Task 1. Prepare a technical memorandum describing the methodology that will be the foundation for the tool and justifying its use over other approaches. The technical memorandum should discuss how the following issues will be address: (a) different types of costs, (b) different life cycles for the alternative designs, (c) rationalization of different performance metrics (e.g., control delay and total delay), (d) marginal analysis of alternative designs, and (e) future inclusion of new types of intersections.
 
Task 2. Prepare a technical memorandum describing the types of costs that will be incorporated into the tool. These should include, but not be limited to, engineering, right-of-way, construction, maintenance, user costs (including during construction), safety, environmental impacts, and impacts on businesses.
 
Task 3. Prepare a technical memorandum describing likely data sources for the user to develop the cost estimates that will be entered into the tool (e.g., Highway Safety Manual, local real estate values).
 
Task 4. Prepare mockups of the user interface and outputs, including graphical presentations of the analysis results. Outputs should address the needs of planners, engineers, decision makers, and the public.
 
Task 5. Prepare a plan for validating the usefulness of the tool by working with a few agencies to analyze specific intersections or groups of intersections.
 
Task 6. Prepare an interim report summarizing the key findings from Tasks 1 through 5 of the research effort and providing a detailed work plan for completing the project. Meet with the project oversight panel to review and refine the interim report.
 
Task 7. Prepare the economic analysis spreadsheet-based tool that has undergone a quality control process. User documentation should be embedded into the tool. It is expected that the tool will be freely available on the TRB website and that users will be able to customize it to meet their own needs, particularly storing the own default parameters.
 
Task 8. Prepare illustrative case studies based on the validation work. Present a plan for disseminating the case studies to demonstrate the tool’s value to prospective users and facilitate implementation.
 
Task 9. Prepare a final report that summarizes the work that was done and includes documentation for the tool.
 
Task 10. Prepare a TRB webinar presenting the tool to prospective users.
  
DELIVERABLES
 
1.    A technical memorandum describing the methodology that will be the foundation for the tool and justifying its use over other approaches. The technical memorandum should discuss how the following issues will be addressed: (a) different types of costs, (b) different life cycles for the alternative designs, (c) rationalization of different performance metrics (e.g., control delay and total delay), (d) marginal analysis of alternative designs, and (e) future inclusion of new types of intersections. 

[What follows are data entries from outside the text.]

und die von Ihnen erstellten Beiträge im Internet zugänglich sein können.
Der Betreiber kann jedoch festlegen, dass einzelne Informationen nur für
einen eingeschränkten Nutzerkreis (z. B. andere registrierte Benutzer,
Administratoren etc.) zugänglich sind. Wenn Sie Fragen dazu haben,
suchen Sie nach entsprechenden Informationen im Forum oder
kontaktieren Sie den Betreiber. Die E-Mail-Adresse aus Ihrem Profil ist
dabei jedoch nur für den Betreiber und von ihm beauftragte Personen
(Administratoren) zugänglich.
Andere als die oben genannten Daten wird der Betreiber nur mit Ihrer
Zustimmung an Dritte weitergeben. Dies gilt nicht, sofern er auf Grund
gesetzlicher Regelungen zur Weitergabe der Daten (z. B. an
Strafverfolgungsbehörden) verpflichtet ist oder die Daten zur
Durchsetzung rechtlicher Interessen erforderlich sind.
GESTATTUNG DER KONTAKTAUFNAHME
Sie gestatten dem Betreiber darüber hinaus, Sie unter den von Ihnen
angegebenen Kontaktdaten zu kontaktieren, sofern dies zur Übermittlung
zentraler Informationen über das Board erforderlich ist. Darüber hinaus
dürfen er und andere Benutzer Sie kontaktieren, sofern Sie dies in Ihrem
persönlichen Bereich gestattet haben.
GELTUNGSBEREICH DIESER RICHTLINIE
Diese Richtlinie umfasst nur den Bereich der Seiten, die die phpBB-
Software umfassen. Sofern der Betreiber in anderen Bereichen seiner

2.    A technical memorandum describing the types of costs that will be incorporated into the tool. These should include, but not be limited to, engineering, right-of-way, construction, maintenance, user costs (including during construction), safety, environmental impacts, and impacts on businesses.
3.    A technical memorandum describing likely data sources for the user to develop the cost estimates that will be entered into the tool (e.g., Highway Safety Manual, local real estate values).
4.    Mockups of the user interface and outputs, including graphical presentations of the analysis results. Outputs should address the needs of planners, engineers, decisionmakers, and the public.
5.    A plan for validating the usefulness of the tool by working with a few agencies to analyze specific intersections.
6.    The economic analysis spreadsheet-based tool that has undergone a quality control process. User documentation should be embedded in the tool. It is expected that the tool will be freely available on the TRB website and that users will be able to customize it to meet their own needs, particularly storing their own default parameters.
7.    Illustrative case studies based on the validation work. Proposals should describe how these case studies will be disseminated to demonstrate the tool’s value to prospective users and facilitate implementation.
8.    A final report that summarizes the work that was done and includes documentation for the tool.
9.    A TRB webinar presenting the tool to prospective users.